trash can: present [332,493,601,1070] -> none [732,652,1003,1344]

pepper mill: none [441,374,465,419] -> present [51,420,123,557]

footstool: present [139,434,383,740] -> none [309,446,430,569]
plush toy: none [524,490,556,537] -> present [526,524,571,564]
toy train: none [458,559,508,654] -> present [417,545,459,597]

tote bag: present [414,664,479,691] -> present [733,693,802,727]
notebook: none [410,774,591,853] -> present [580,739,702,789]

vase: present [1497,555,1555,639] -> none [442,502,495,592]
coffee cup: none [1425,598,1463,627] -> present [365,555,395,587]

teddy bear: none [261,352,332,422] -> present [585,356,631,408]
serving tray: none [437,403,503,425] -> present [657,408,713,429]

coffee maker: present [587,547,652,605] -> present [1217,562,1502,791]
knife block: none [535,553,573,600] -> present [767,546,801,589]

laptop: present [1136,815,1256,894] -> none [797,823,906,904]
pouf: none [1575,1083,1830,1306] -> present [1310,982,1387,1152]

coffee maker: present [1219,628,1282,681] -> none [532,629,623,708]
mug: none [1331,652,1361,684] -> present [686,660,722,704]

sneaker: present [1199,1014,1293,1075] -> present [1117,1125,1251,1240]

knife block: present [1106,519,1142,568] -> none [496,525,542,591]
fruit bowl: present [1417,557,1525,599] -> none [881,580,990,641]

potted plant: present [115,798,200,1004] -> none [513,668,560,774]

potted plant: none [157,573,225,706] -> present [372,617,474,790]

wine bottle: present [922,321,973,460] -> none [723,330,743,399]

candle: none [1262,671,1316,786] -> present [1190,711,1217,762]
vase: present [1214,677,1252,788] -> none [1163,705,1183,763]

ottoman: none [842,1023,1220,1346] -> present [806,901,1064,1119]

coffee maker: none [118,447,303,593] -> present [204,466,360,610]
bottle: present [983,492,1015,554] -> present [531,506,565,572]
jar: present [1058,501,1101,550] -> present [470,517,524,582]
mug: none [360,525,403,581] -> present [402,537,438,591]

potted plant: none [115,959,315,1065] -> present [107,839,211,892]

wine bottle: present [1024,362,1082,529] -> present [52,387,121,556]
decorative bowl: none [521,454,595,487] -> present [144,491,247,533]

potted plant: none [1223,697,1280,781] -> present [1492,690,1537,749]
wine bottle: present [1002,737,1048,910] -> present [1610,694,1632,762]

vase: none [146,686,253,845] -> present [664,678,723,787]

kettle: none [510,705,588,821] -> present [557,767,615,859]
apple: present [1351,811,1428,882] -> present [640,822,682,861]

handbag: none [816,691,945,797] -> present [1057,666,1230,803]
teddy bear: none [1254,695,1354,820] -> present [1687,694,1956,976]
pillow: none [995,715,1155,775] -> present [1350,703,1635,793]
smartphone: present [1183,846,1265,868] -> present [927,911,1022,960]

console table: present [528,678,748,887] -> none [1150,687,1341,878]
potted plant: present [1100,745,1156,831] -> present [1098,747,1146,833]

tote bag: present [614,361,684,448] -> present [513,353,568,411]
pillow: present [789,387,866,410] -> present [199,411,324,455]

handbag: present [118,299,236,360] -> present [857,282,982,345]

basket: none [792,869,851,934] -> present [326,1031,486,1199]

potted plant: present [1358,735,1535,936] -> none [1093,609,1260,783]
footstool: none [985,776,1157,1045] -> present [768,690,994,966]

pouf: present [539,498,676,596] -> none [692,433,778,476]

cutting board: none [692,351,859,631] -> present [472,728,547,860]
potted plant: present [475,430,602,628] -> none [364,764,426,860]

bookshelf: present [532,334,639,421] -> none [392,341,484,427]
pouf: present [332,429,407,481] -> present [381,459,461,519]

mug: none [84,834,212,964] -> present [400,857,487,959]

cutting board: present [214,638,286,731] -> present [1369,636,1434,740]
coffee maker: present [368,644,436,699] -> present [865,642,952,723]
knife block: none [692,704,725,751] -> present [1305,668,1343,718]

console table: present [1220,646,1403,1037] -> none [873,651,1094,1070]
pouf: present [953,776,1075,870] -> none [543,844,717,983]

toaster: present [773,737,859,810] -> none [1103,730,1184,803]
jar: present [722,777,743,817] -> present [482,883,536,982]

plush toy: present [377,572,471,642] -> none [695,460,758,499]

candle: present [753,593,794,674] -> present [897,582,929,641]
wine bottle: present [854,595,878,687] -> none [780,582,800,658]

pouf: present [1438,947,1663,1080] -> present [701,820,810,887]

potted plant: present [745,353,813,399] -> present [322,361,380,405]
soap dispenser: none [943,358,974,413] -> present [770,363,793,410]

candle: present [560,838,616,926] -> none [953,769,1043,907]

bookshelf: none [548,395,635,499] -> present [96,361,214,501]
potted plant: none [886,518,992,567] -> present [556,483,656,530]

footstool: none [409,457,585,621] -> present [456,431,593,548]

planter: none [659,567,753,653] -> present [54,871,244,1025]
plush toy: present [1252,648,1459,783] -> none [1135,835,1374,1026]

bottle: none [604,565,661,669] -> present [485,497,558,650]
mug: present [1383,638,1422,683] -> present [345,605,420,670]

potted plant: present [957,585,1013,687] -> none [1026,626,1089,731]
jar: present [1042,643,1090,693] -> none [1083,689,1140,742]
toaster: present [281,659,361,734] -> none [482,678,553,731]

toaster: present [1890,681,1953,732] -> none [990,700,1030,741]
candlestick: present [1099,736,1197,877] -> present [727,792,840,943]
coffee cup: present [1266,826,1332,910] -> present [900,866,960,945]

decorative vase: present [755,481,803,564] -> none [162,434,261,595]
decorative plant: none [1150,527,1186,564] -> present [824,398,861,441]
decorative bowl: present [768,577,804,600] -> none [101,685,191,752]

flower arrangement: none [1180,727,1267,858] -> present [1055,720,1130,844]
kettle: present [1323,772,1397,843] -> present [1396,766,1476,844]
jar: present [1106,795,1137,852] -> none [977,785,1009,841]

TASK PROMPT
Take the lines above from the one containing "candle: none [1262,671,1316,786]" to the one containing "decorative bowl: none" and retype them exactly, both ends included, with nothing added.

RESULT BELOW
candle: none [1262,671,1316,786] -> present [1190,711,1217,762]
vase: present [1214,677,1252,788] -> none [1163,705,1183,763]

ottoman: none [842,1023,1220,1346] -> present [806,901,1064,1119]

coffee maker: none [118,447,303,593] -> present [204,466,360,610]
bottle: present [983,492,1015,554] -> present [531,506,565,572]
jar: present [1058,501,1101,550] -> present [470,517,524,582]
mug: none [360,525,403,581] -> present [402,537,438,591]

potted plant: none [115,959,315,1065] -> present [107,839,211,892]

wine bottle: present [1024,362,1082,529] -> present [52,387,121,556]
decorative bowl: none [521,454,595,487] -> present [144,491,247,533]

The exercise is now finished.